Kota Bandung // Untuk memenuhi perlindungan dan hak penyandang disabilitas serta lansia, Pemerintah Kota (Pemkot) Bandung bersama Komunitas Dilans Indonesia masifkan inklusi di Kota Bandung. Kajian bersama ini dibahas di Artotel Braga, Sabtu 2 Desember 2023.
Pj Wali Kota Bandung, Bambang Tirtoyuliono menyampaikan, kebijakan ramah disabilitas di Kota Bandung telah diatur dalam Perda nomor 15 tahun 2019, Perwal nomor 120 tahun 2022, dan Perwal nomor 1439 tahun 2018.
“Pemkot Bandung terus berupaya untuk menciptakan Kota Bandung yang ramah bagi disabilitas dan lansia. Kota inklusi akan terus kita gaungkan agar hak dan perlindungan masyarakat disabilitas dan lansia bisa terus terpenuhi secara berkala,” ucap Bambang.
Selain itu, Pemkot Bandung juga memberikan aturan agar pendidikan inklusif menerima penyandang disabilitas maksimal 5 persen dari kuota penerimaan peserta didik baru (PPDB).

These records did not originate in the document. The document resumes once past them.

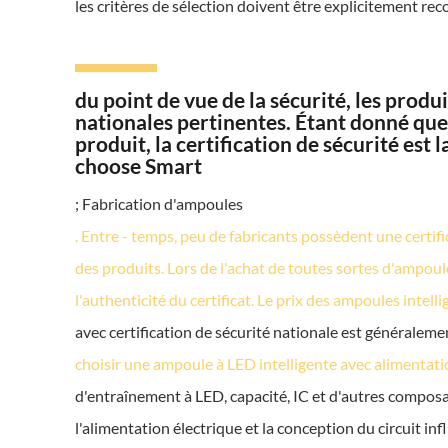
les critères de sélection doivent être explicitement re
du point de vue de la sécurité, les prod
nationales pertinentes. Étant donné que
produit, la certification de sécurité est
choose Smart
; Fabrication d'ampoules
. Entre - temps, peu de fabricants possèdent une certific
des produits. Lors de l'achat de toutes sortes d'ampoule
l'authenticité du certificat. Le prix des ampoules intell
avec certification de sécurité nationale est généraleme
choisir une ampoule à LED intelligente avec alimentat
d'entraînement à LED, capacité, IC et d'autres composan
l'alimentation électrique et la conception du circuit in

“Pun dengan pengadaan ASN. Rekrutmen diwajibkan dibuka minimal 2 persen formasi untuk disabilitas,” ujarnya.
Ia menambahkan, Pemkot Bandung juga berupaya untuk menyediakan fasilitas yang ramah lansia dan disabilitas pada ruang-ruang publik, salah satunya di RSUD Bandung Kiwari melalui layanan Laraspurwa.
“Termasuk di rumah ibadah dan trotoar secara berkala pun kita buat agar ramah disabilitas dan lansia,” lanjutnya.
Sementara itu, Presiden Dilans Indonesia, Farhan Helmy menuturkan, fasilitas yang telah dipenuhi selama ini bagi para disabilitas dan lansia bisa dinikmati serta dirayakan.
“Bukan hanya sekadar dirayakan, kita di sini berjuang bersama-sama. Kita di Dilans sudah hampir 2 tahun berjuang untuk para disabilitas dan lansia di seluruh Indonesia termasuk Kota Bandung,” tutur Farhan.
Dalam rangka hari jadi Dilans yang kedua, berbagai kegiatan selama 10 hari diselenggarakan. Puncaknya di tanggal 10 Desember 2023.
“Kegiatannya beragam, ada Yoga for Dilans, dialog interaktif, pameran, pemutaran film, kuliah umum, pertunjukan musik, kerja sama MoU dengan berbagai komunitas, dan penyerahan simbolik kursi roda elektrik pada relawan Dilans,” paparnya.
Kegiatan-kegiatan tersebut dibuat untuk menunjukkan jika disabilitas dan lansia bukan berarti akhir dari segalanya. Ia menyebutkan, sampai saat sudah ada 500 orang aktivis Dilans Kota Bandung yang ikut berperan membantu para Disabilitas dan lansia.
“Ini adalah proses yang harus kita perjuangkan sama sama, bukan mimpi yang instan. Ada teman netra usia 20 tahun mahasiswa yang bisa membaca peta berkat dibantu oleh aktivis dari Dilans,” akunya.
Farhan mengaku akan terus mencari cara untuk bisa mengakses fasilitas bagi disabilitas. Terutama dalam hal pemberdayaan, menjadi penting bagi para disabilitas dan lansia.
“Kita juga mengusahakan melalui dimensi lain yang berhubungan dengan kebijakan inklusifitas. Ini bekerja sama dengan pemerintah untuk menghadirkan regulasi yang lebih baik,” ungkapnya.
Tahun ini, Dilans telah mengampanyekan pemenuhan hak disabilitas dan lansia sejak Juni. Bukan hanya di Indonesia, Dilans juga berkolaborasi dengan mitra internasional untuk menyampaikan pesan tersebut.
“Di luar negeri kira kerja sama dengan komunitas pemanjat. Di Indonesia, ada 7 dialog interaktif. Khusus Kota Bandung, kita ingin jadikan Sumur Bandung sebagai contoh konkret inklusi. Misalnya, kafe di sekitar Braga menyediakan bahasa isyarat dan fasilitasnya mudah diakses teman-teman disabilitas. Termasuk ruang publik lain seperti museum juga perlu menyediakan layanan ramah disabilitas dan lansia,” lanjutnya.